Jacques en tire une application qui nous atteint au vif, dans nos paroles : Par elle nous bénissons le Seigneur notre Père, et par elle nous maudissons les hommes faits à l'image de Dieu.(Jacques 3:9)
Quelle incohérence, remarque-t-il, de bénir Dieu et de maudire, dans le même souffle, les hommes faits à son image. Nos mépris, nos moqueries, nos jugements écrasants ne blessent pas seulement une personne ; ils s'en prennent à un porteur de l'image divine. Prendre au sérieux le tselem change la manière de parler des autres, y compris de ceux qui nous exaspèrent. On ne peut pas honorer le modèle et cracher sur le portrait.
Mais il faut être honnête sur ce qu'a fait le péché. L'image n'a pas été effacée, elle a été défigurée, comme une pièce de monnaie où l'effigie du roi reste reconnaissable mais usée, tordue, souillée. Nous restons image de Dieu, et c'est pourquoi subsiste en l'homme, même déchu, tant de grandeur ; mais nous sommes une image brisée, qui ne reflète plus fidèlement Celui qu'elle devrait montrer. De là notre drame : faits pour rayonner Dieu, nous rayonnons trop souvent nous-mêmes, notre orgueil, notre violence. La dignité demeure ; la fidélité du reflet est perdue.

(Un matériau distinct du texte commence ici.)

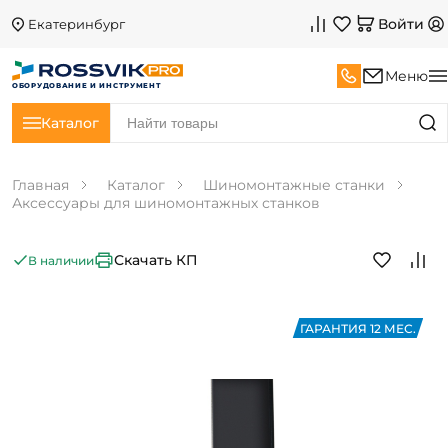
Войти
Екатеринбург
Меню
ОБОРУДОВАНИЕ И ИНСТРУМЕНТ
Каталог
Главная
Каталог
Шиномонтажные станки
Аксессуары для шиномонтажных станков
Скачать КП
В наличии
ГАРАНТИЯ 12 МЕС.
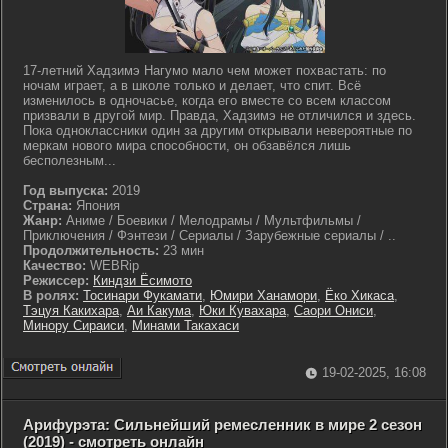
17-летний Хадзимэ Нагумо мало чем может похвастать: по
ночам играет, а в школе только и делает, что спит. Всё
изменилось в одночасье, когда его вместе со всем классом
призвали в другой мир. Правда, Хадзимэ не отличился и здесь.
Пока одноклассники один за другим открывали невероятные по
меркам нового мира способности, он обзавёлся лишь
бесполезным...
Год выпуска:
2019
Страна:
Япония
Жанр:
Аниме / Боевики / Мелодрамы / Мультфильмы /
Приключения / Фэнтези / Сериалы / Зарубежные сериалы / ..
Продолжительность:
23 мин
Качество:
WEBRip
Режиссер:
Киндзи Ёсимото
В ролях:
Тосинари Фукамати
,
Юмири Ханамори
,
Ёко Хикаса
,
Тэцуя Какихара
,
Аи Какума
,
Юки Кувахара
,
Саори Ониси
,
Минору Сираиси
,
Минами Такахаси
19-02-2025, 16:08
Арифурэта: Сильнейший ремесленник в мире 2 сезон
(2019) - смотреть онлайн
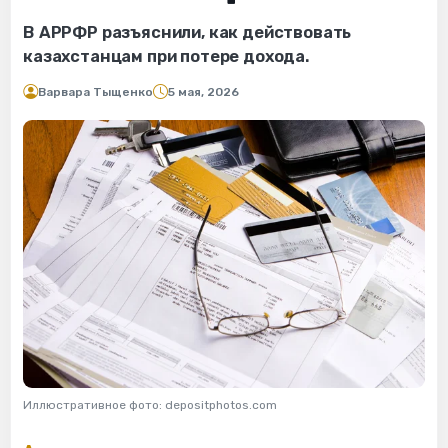
В АРРФР разъяснили, как действовать
казахстанцам при потере дохода.
Варвара Тыщенко
5 мая, 2026
Иллюстративное фото: depositphotos.com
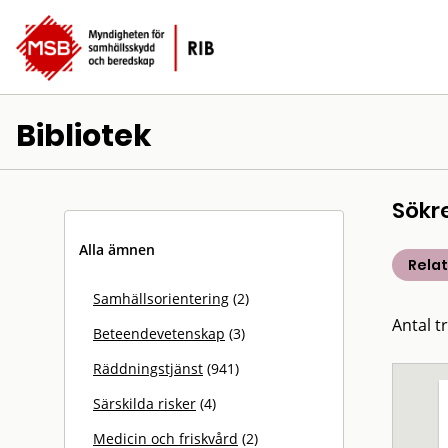
Bibliotek
Sökr
Alla ämnen
Rela
Samhällsorientering
(2)
Antal t
Beteendevetenskap
(3)
Räddningstjänst
(941)
Särskilda risker
(4)
Medicin och friskvård
(2)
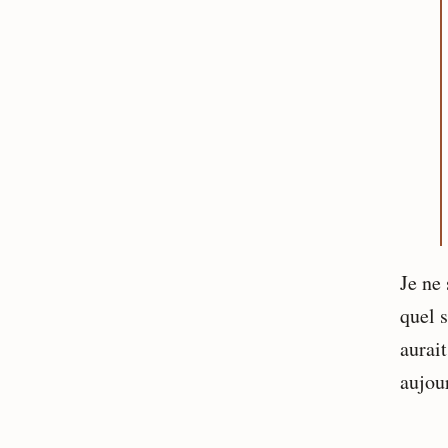
Je ne 
quel s
aurait
aujou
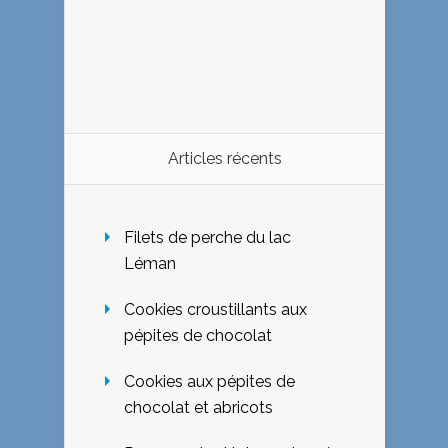
Articles récents
Filets de perche du lac
Léman
Cookies croustillants aux
pépites de chocolat
Cookies aux pépites de
chocolat et abricots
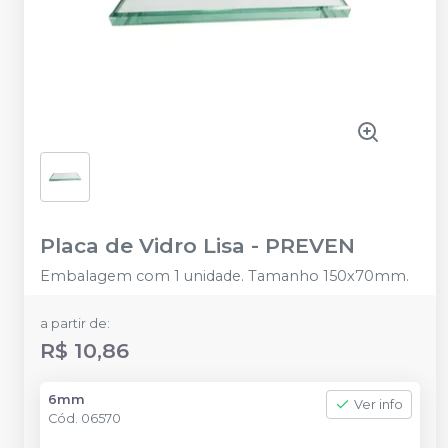
Placa de Vidro Lisa
-
PREVEN
Embalagem com 1 unidade. Tamanho 150x70mm.
a partir de:
R$ 10,86
6mm
Ver info
Cód.
06570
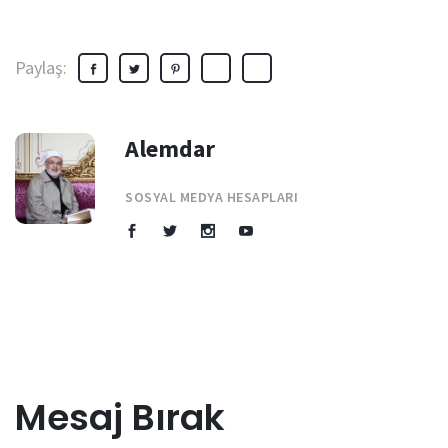
Paylaş:
Alemdar
SOSYAL MEDYA HESAPLARI
Mesaj Bırak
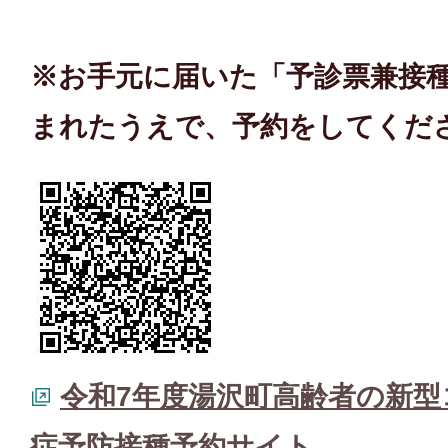
※お手元に届いた「予診票兼接
まれたうえで、予約をしてくだ
令和7年度湯沢町高齢者の新
症予防接種予約サイト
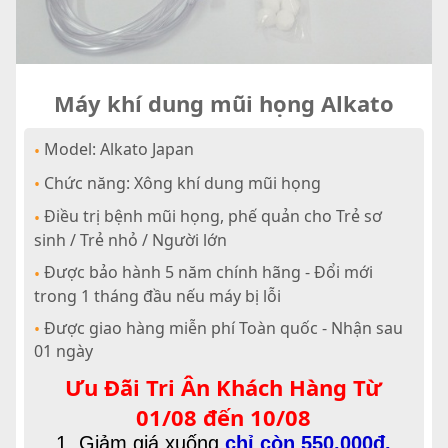
Máy khí dung mũi họng Alkato
Model: Alkato Japan
•
Chức năng: Xông khí dung mũi họng
•
Điều trị bệnh mũi họng, phế quản cho Trẻ sơ
•
sinh / Trẻ nhỏ / Người lớn
Được bảo hành 5 năm chính hãng - Đổi mới
•
trong 1 tháng đầu nếu máy bị lỗi
Được giao hàng miễn phí Toàn quốc - Nhận sau
•
01 ngày
Ưu Đãi Tri Ân Khách Hàng Từ
01/08 đến 10/08
1. Giảm giá xuống
chỉ còn 550.000đ.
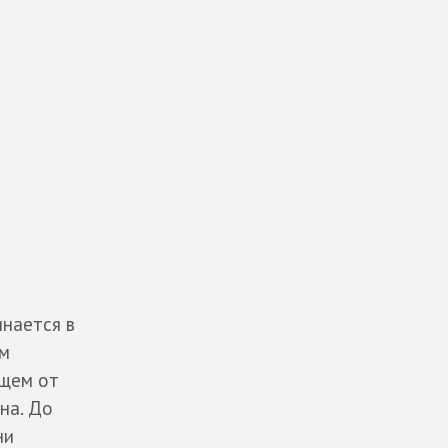
инается в
ем
ящем от
на. До
ни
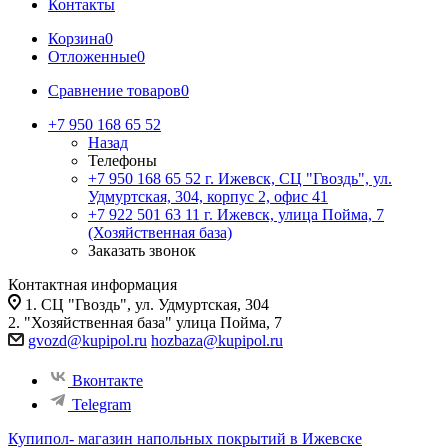
Контакты
Корзина
0
Отложенные
0
Сравнение товаров
0
+7 950 168 65 52
Назад
Телефоны
+7 950 168 65 52
г. Ижевск, СЦ "Гвоздь", ул.
Удмуртская, 304, корпус 2, офис 41
+7 922 501 63 11
г. Ижевск, улица Пойма, 7
(Хозяйственная база)
Заказать звонок
Контактная информация
1. СЦ "Гвоздь", ул. Удмуртская, 304
2. "Хозяйственная база" улица Пойма, 7
gvozd@kupipol.ru
hozbaza@kupipol.ru
Вконтакте
Telegram
Купипол- магазин напольных покрытий в Ижевске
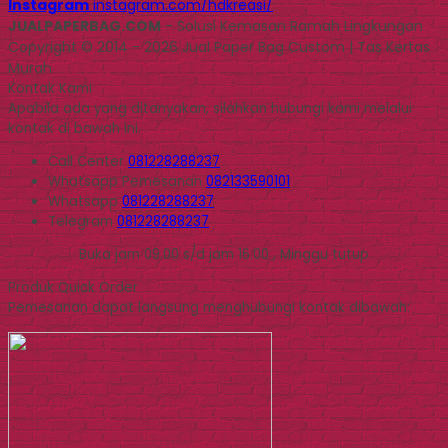
Instagram
instagram.com/hdkreasi/
JUALPAPERBAG.COM
- Solusi Kemasan Ramah Lingkungan
Copyright © 2014 - 2026 Jual Paper Bag Custom | Tas Kertas
Murah
Kontak Kami
Apabila ada yang ditanyakan, silahkan hubungi kami melalui
kontak di bawah ini.
Call Center
081228288237
Whatsapp
Pemesanan
082133590101
Whatsapp
081228288237
Telegram
081228288237
Buka jam 09.00 s/d jam 16.00 , Minggu tutup
Produk Quick Order
Pemesanan dapat langsung menghubungi kontak dibawah:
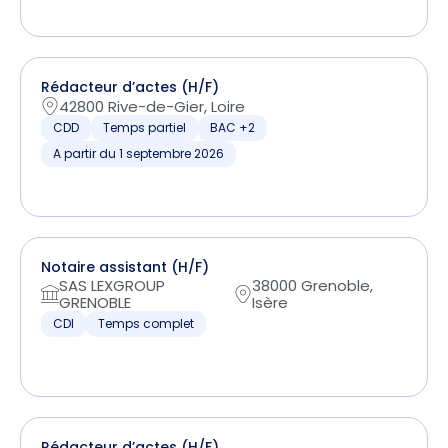
Rédacteur d’actes (H/F)
42800 Rive-de-Gier, Loire
CDD
Temps partiel
BAC +2
A partir du 1 septembre 2026
Notaire assistant (H/F)
SAS LEXGROUP
38000 Grenoble,
GRENOBLE
Isère
CDI
Temps complet
Rédacteur d’actes (H/F)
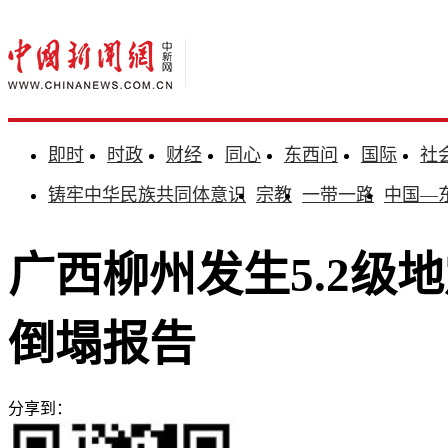
即时
时政
财经
同心
东西问
国际
社
铸牢中华民族共同体意识
宗教
一带一路
中国—
广西柳州发生5.2级
倒塌报告
分享到：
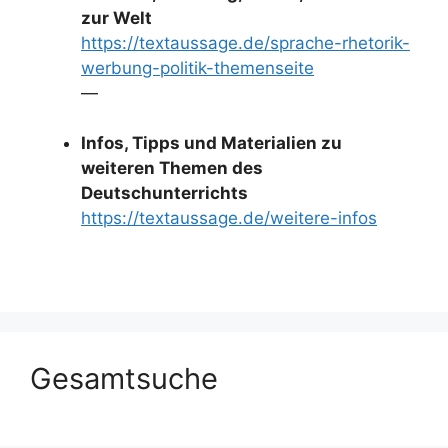
zur Welt
https://textaussage.de/sprache-rhetorik-
werbung-politik-themenseite
—
Infos, Tipps und Materialien zu
weiteren Themen des
Deutschunterrichts
https://textaussage.de/weitere-infos
Gesamtsuche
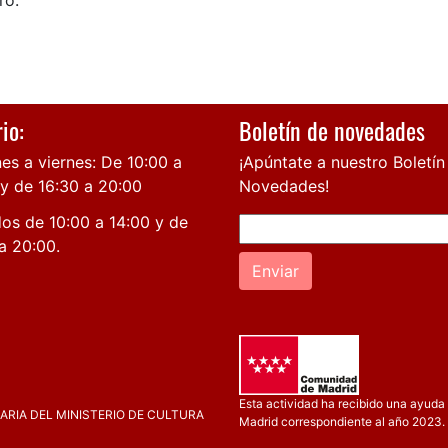
ro.
io:
Boletín de novedades
es a viernes: De 10:00 a
¡Apúntate a nuestro Boletín
 y de 16:30 a 20:00
Novedades!
os de 10:00 a 14:00 y de
a 20:00.
Enviar
Esta actividad ha recibido una ayuda 
RIA DEL MINISTERIO DE CULTURA
Madrid correspondiente al año 2023.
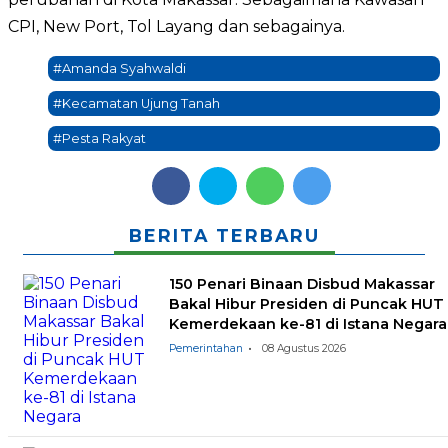
CPI, New Port, Tol Layang dan sebagainya.
#Amanda Syahwaldi
#Kecamatan Ujung Tanah
#Pesta Rakyat
BERITA TERBARU
150 Penari Binaan Disbud Makassar
Bakal Hibur Presiden di Puncak HUT
Kemerdekaan ke-81 di Istana Negara
Pemerintahan
08 Agustus 2026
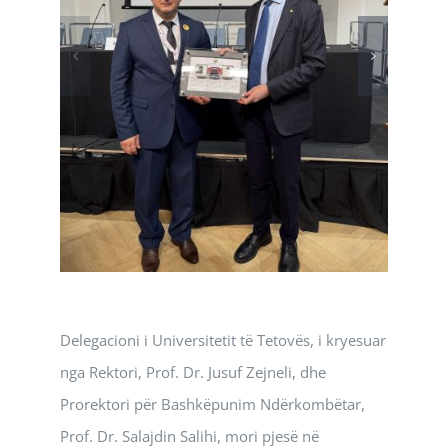
Delegacioni i Universitetit të Tetovës, i kryesuar
nga Rektori, Prof. Dr. Jusuf Zejneli, dhe
Prorektori për Bashkëpunim Ndërkombëtar,
Prof. Dr. Salajdin Salihi, mori pjesë në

Voilà pourquoi il faut lever les yeux vers un autre. Le Nouveau Testament donne à un seul le titre plein d'image de Dieu : Il est l'image du Dieu invisible, le premier-né de toute la création.(Colossiens 1:15)
Christ n'est pas une image parmi d'autres, il est l'image parfaite, le Fils qui reflète le Père sans la moindre ombre. Et le dessein de la grâce est là : nous rendre semblables à lui, restaurer en nous l'image ternie. Paul l'écrit : et ayant revêtu l'homme nouveau, qui se renouvelle, dans la connaissance, selon l'image de celui qui l'a créé.(Colossiens 3:10)
Le salut n'est pas seulement un pardon juridique ; c'est la remise en état du portrait, la restauration progressive de ce que nous étions faits pour être. Nous redevenons image en regardant l'Image.
Cette semaine, laisse cette vérité travailler à deux endroits. D'abord dans ton regard sur les autres : arrête-toi devant une personne que tu as tendance à mépriser ou à négliger, et rappelle-toi qu'elle porte l'image de Dieu, à honorer et non à écraser. Ensuite dans ton regard sur toi-même : si tu te crois sans valeur, souviens-toi que tu n'es pas un rebut du hasard, mais une image du Roi, abîmée peut-être, jamais effacée, et que Christ travaille à la restaurer. Contemple-le, car on devient semblable à ce qu'on regarde longuement.